How to proof maximum power transfer theorem in DC circuit | applied electronics engineering

# How to proof maximum power transfer theorem in DC circuit

By Applied Electronics - Saturday, January 14, 2017 No Comments
Maximum power transfer in DC circuit happens when the load resistance is equal to the source resistance. How can you prove this?

To prove this you need to consider a very simple DC circuit with a DC signal source, source resistor and load resistor. This is shown below.

In the above figure Vs is DC voltage source, say of 1V. RS and RL are source and load resistors. Now assume some resistance value for RS, say 1Ohm.

Then maximum power transfer theorem for DC circuit says that RL is also 1Ohm for maximum power transfer. We can prove it by two different method actually. One is by simply graphical method and the other is using derivative. Here we show via graphical method.

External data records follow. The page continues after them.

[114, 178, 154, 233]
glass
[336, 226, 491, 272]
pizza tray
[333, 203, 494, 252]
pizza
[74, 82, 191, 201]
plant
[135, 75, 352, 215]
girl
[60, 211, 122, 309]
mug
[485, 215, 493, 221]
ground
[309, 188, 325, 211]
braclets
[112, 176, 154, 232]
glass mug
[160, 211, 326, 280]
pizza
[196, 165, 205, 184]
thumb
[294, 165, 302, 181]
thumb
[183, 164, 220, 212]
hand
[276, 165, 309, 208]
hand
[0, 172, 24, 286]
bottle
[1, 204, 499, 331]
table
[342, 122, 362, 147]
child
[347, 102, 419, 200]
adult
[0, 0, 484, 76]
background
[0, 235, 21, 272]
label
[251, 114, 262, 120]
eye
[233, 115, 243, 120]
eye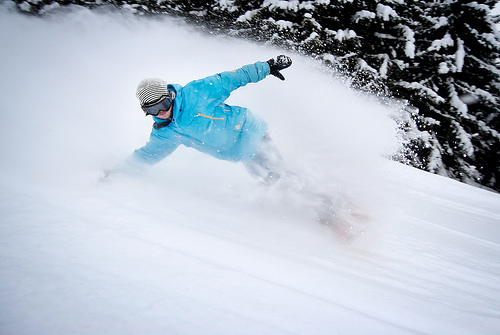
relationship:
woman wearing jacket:
[32, 0, 397, 267] [120, 90, 300, 178]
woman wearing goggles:
[32, 0, 397, 267] [140, 86, 179, 121]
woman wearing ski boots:
[32, 0, 397, 267] [305, 185, 366, 235]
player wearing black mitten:
[93, 57, 333, 211] [266, 51, 293, 80]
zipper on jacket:
[196, 112, 224, 121] [140, 50, 276, 202]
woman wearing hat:
[32, 0, 397, 267] [134, 75, 171, 103]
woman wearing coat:
[32, 0, 397, 267] [115, 63, 275, 173]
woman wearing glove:
[32, 0, 397, 267] [267, 55, 312, 75]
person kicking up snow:
[109, 57, 388, 255] [11, 35, 489, 322]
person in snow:
[109, 57, 388, 255] [130, 217, 199, 277]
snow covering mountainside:
[1, 126, 497, 333] [1, 42, 489, 332]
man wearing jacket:
[104, 49, 374, 241] [122, 54, 272, 172]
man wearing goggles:
[104, 49, 374, 241] [138, 94, 175, 117]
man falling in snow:
[104, 49, 374, 241] [361, 161, 499, 333]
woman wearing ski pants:
[86, 42, 323, 201] [230, 124, 364, 250]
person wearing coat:
[109, 57, 446, 280] [119, 73, 360, 178]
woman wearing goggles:
[86, 42, 323, 201] [138, 79, 179, 119]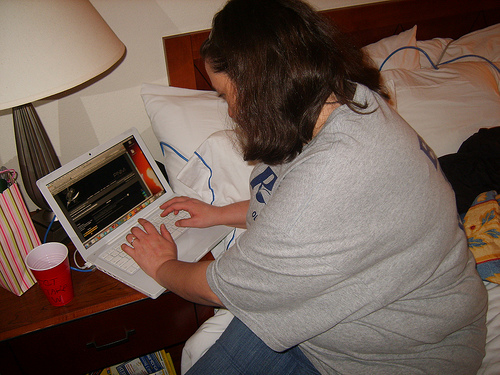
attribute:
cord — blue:
[393, 45, 483, 67]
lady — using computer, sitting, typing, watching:
[119, 1, 486, 375]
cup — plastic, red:
[25, 242, 76, 307]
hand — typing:
[121, 217, 220, 307]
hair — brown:
[194, 1, 391, 167]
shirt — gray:
[208, 80, 487, 374]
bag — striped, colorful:
[1, 168, 44, 296]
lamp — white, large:
[1, 3, 126, 230]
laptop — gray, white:
[36, 127, 234, 298]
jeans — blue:
[185, 318, 322, 373]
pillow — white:
[376, 60, 498, 157]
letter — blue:
[249, 165, 276, 203]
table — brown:
[5, 217, 216, 375]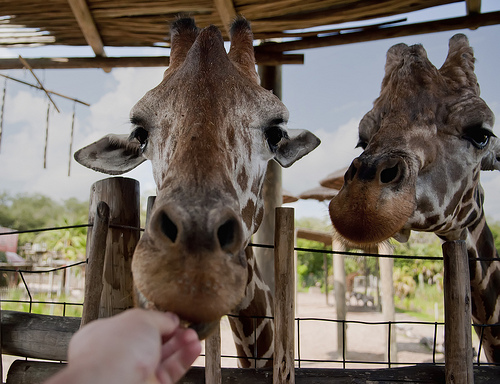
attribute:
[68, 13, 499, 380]
giraffes — they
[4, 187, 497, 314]
trees — long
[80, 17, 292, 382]
giraffe — tall , staring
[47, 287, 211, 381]
hand — human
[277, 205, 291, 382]
pole — wooden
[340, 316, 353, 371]
wire — metal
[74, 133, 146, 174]
ear — little, furry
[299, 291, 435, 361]
pathway — dirt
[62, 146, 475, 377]
posts — wooden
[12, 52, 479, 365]
area — giraffe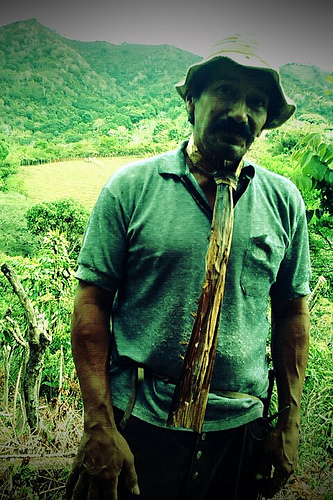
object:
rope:
[120, 368, 260, 430]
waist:
[110, 361, 267, 420]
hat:
[174, 33, 296, 130]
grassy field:
[18, 154, 152, 206]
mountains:
[0, 17, 332, 152]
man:
[64, 31, 310, 498]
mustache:
[202, 118, 254, 159]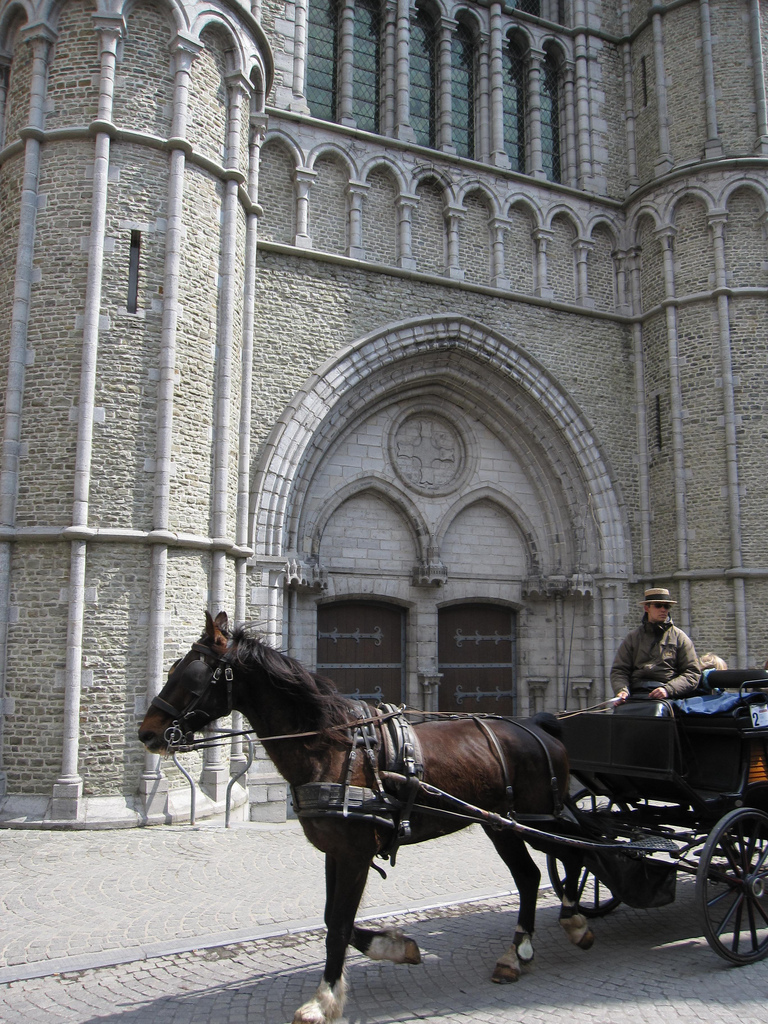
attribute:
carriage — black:
[551, 665, 766, 966]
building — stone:
[0, 5, 744, 834]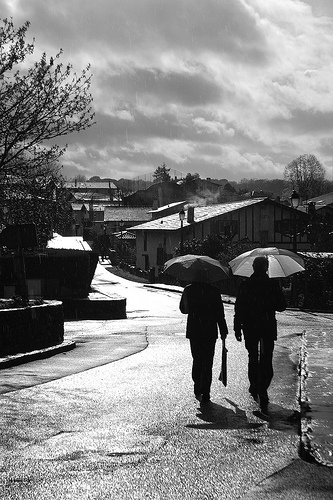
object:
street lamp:
[290, 187, 299, 304]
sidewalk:
[149, 281, 299, 310]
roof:
[122, 190, 269, 231]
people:
[177, 256, 232, 416]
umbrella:
[228, 246, 307, 291]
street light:
[174, 205, 189, 224]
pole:
[178, 217, 186, 257]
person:
[231, 250, 290, 423]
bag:
[216, 336, 230, 390]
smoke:
[186, 188, 219, 207]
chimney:
[187, 205, 194, 222]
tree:
[283, 148, 327, 207]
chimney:
[151, 196, 158, 208]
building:
[126, 195, 309, 280]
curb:
[1, 312, 154, 397]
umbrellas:
[157, 252, 238, 292]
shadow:
[184, 395, 265, 436]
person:
[177, 257, 230, 418]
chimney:
[73, 177, 79, 186]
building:
[50, 175, 117, 197]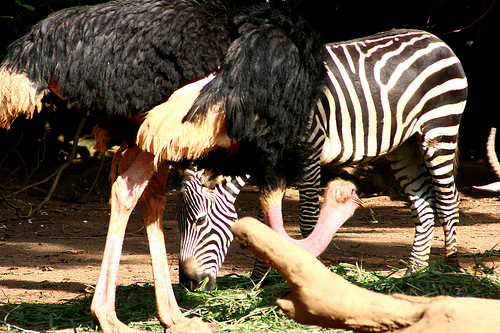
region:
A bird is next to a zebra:
[144, 47, 489, 229]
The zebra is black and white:
[184, 163, 309, 263]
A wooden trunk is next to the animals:
[222, 217, 415, 332]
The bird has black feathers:
[22, 25, 192, 102]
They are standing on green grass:
[49, 295, 339, 305]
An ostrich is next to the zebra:
[278, 180, 393, 240]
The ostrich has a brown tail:
[5, 48, 44, 142]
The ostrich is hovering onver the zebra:
[195, 55, 433, 228]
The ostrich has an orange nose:
[277, 157, 432, 314]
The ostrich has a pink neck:
[270, 201, 372, 266]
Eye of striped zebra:
[191, 213, 211, 228]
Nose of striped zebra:
[181, 270, 198, 291]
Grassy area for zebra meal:
[205, 289, 262, 317]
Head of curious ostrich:
[318, 177, 361, 228]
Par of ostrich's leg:
[95, 183, 131, 328]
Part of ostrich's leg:
[142, 220, 175, 329]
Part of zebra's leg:
[429, 134, 462, 263]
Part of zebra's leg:
[396, 171, 434, 268]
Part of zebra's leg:
[299, 167, 319, 217]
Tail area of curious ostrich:
[1, 37, 41, 141]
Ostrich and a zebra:
[5, 5, 487, 322]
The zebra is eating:
[170, 173, 249, 306]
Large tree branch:
[231, 200, 491, 331]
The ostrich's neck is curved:
[253, 150, 375, 265]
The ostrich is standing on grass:
[80, 252, 246, 330]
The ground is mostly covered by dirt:
[8, 203, 96, 293]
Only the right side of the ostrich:
[5, 8, 363, 323]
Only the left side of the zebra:
[167, 17, 479, 283]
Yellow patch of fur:
[2, 62, 51, 129]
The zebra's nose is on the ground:
[172, 260, 202, 295]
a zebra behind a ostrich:
[6, 8, 478, 314]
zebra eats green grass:
[173, 167, 240, 306]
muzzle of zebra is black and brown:
[172, 248, 222, 303]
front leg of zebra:
[293, 165, 325, 227]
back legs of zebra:
[390, 157, 471, 282]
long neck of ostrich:
[264, 185, 339, 257]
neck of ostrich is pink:
[258, 195, 334, 256]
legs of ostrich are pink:
[82, 150, 183, 330]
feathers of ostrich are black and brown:
[0, 2, 320, 197]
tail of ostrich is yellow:
[1, 60, 41, 128]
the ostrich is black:
[20, 12, 311, 226]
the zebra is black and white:
[340, 31, 464, 202]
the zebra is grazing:
[181, 44, 448, 264]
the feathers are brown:
[142, 93, 228, 166]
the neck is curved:
[262, 206, 361, 247]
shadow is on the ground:
[346, 229, 409, 263]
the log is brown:
[231, 221, 488, 330]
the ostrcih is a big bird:
[4, 11, 374, 318]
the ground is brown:
[10, 216, 80, 281]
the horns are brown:
[475, 134, 498, 171]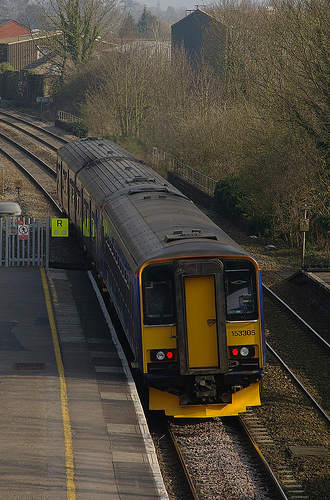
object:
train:
[56, 130, 266, 415]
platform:
[20, 263, 127, 493]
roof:
[126, 147, 195, 253]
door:
[173, 258, 227, 375]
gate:
[8, 213, 50, 271]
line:
[36, 264, 89, 355]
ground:
[27, 330, 116, 437]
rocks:
[194, 437, 257, 497]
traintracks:
[159, 426, 308, 499]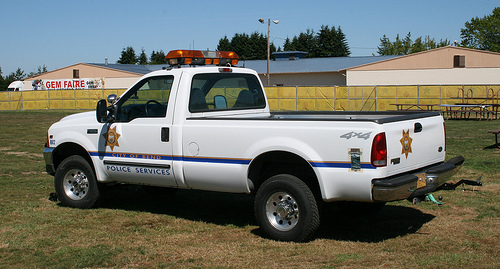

To prove via graphical method, find the power at the load(PL). Plot this power at the load against load resistor value and you will find that power is maximum when the load resistance is also 1Ohm.

You will get something like this-

You get the equation PL vs RL as follows.

$P_{L}=\frac{V_{L}^{2}}{R_{L}}$
using,
$V_{L}=\frac{R_{L}}{1+R_{L}}$
We get,
$P_{L}=\frac{R_{L}}{(1+R_{L})^2}$
Now if you plot this equation you will get the above graph.

You could have taken any value for source voltage and source resistor but no matter what, you will always get maximum value of power at the load when the load resistance is equal to source resistance. Hence in this way you can prove maximum power transfer theorem in DC circuit. In AC circuit we will have similar arguments for maximum power transfer.

Now, for those who are interested in using derivative to find the condition for maximum power transfer, you just have to take the derivative of PL(the last equation), then you equate it to 0 for maximum power. And then you find the value of RL which will also give you the same 1Ohm.